▶ [SOURCE MATERIAL]
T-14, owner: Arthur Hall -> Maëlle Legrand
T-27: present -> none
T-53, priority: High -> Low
---
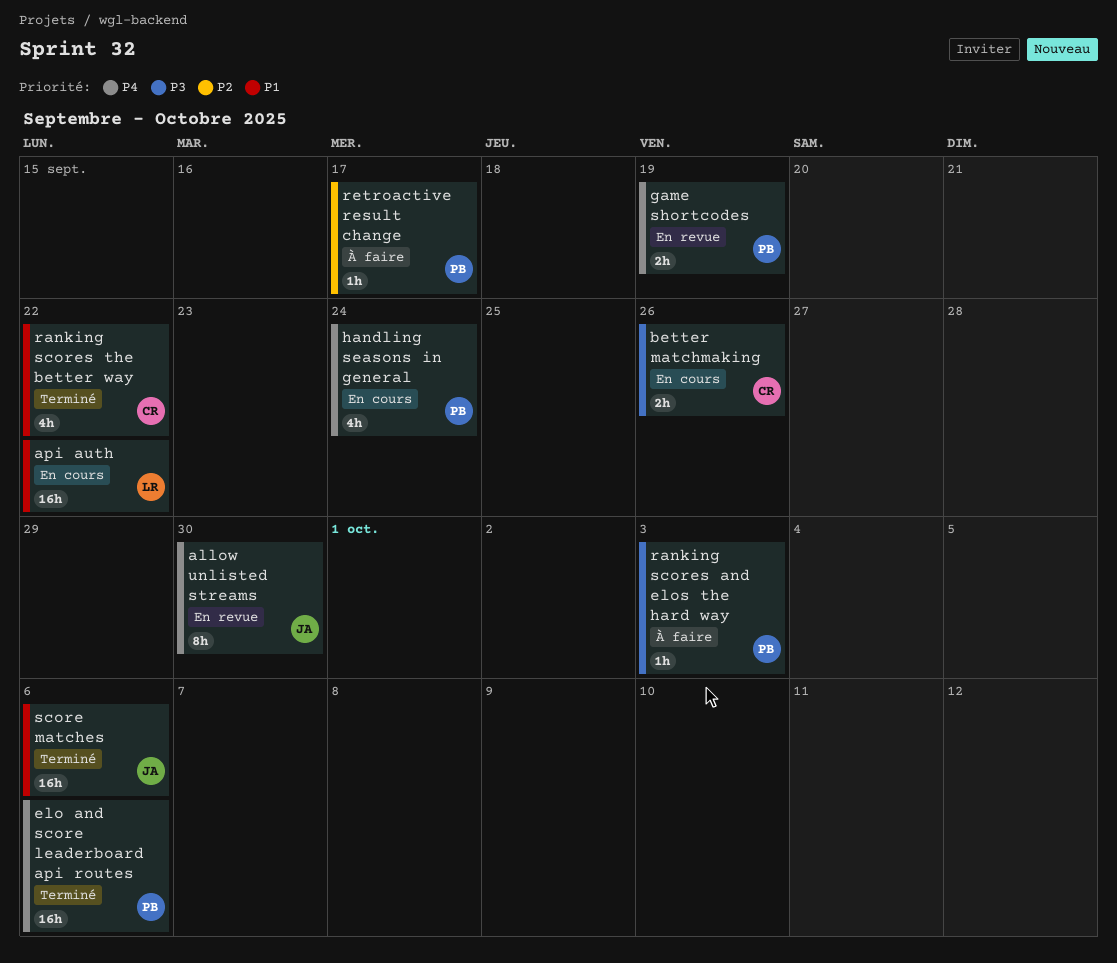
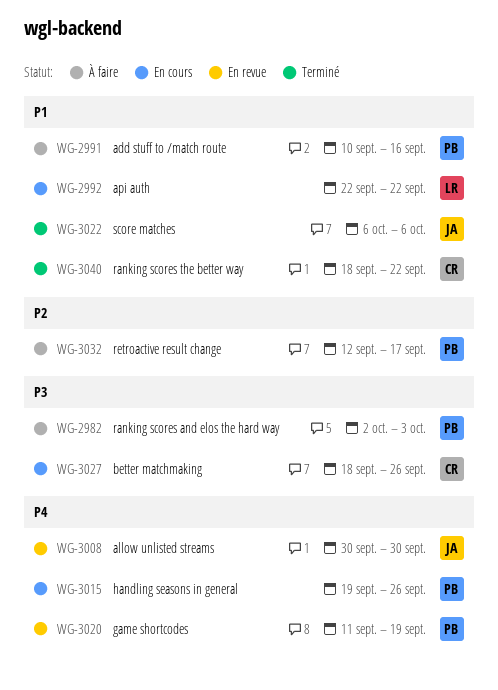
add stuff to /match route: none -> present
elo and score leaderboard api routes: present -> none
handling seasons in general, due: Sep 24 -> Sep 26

▶ [PROBLEM TO SOLVE] Copy out whichever lines of the listing contain the word "present".

▶ [WRITTEN RESPONSE]
T-27: present -> none
add stuff to /match route: none -> present
elo and score leaderboard api routes: present -> none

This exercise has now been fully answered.